- _Exercise objective_
Look below for the line containing "### Components & Libraries / Frameworks" and the line containing "## [37. Awesome"; repeat exactly those two lines and all lines between them, and nothing else.

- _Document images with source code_
* * * *

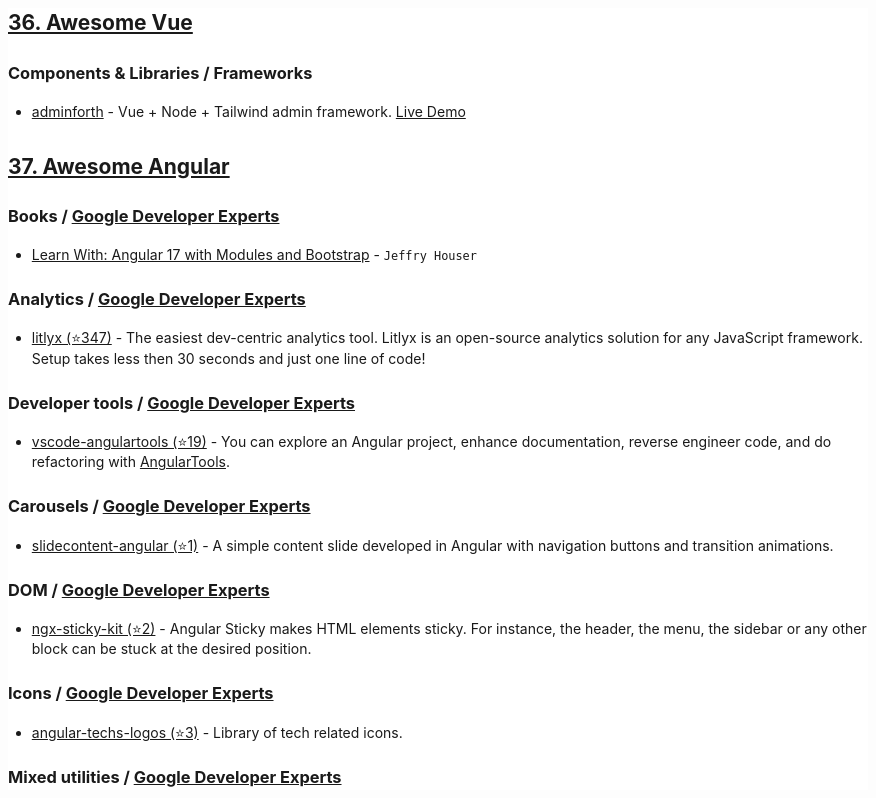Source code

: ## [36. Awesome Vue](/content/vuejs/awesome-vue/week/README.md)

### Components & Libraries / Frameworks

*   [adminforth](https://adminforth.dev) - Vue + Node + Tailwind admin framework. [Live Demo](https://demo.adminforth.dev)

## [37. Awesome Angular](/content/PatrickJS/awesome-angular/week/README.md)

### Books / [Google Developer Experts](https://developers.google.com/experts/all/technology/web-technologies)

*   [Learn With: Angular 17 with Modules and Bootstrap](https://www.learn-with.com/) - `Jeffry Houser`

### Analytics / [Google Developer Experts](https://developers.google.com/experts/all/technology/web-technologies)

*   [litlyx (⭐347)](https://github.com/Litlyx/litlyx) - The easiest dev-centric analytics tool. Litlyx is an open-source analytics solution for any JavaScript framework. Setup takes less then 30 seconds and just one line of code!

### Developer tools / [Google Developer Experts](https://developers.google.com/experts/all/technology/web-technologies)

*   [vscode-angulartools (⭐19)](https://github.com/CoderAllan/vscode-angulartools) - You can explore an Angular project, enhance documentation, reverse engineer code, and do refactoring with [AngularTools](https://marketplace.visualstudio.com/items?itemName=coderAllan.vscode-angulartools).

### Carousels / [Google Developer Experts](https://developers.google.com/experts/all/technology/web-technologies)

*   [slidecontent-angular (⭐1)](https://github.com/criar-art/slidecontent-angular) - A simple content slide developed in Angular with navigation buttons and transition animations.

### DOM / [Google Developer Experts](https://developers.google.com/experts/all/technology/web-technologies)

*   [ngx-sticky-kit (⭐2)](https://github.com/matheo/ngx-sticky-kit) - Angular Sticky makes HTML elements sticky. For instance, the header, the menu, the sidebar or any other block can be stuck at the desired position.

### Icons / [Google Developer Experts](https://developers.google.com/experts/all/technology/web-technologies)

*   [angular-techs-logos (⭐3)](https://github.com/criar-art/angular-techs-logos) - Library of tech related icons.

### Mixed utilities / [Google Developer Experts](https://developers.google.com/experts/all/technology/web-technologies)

* * * *

- _Written reply_
### Components & Libraries / Frameworks

*   [adminforth](https://adminforth.dev) - Vue + Node + Tailwind admin framework. [Live Demo](https://demo.adminforth.dev)

## [37. Awesome Angular](/content/PatrickJS/awesome-angular/week/README.md)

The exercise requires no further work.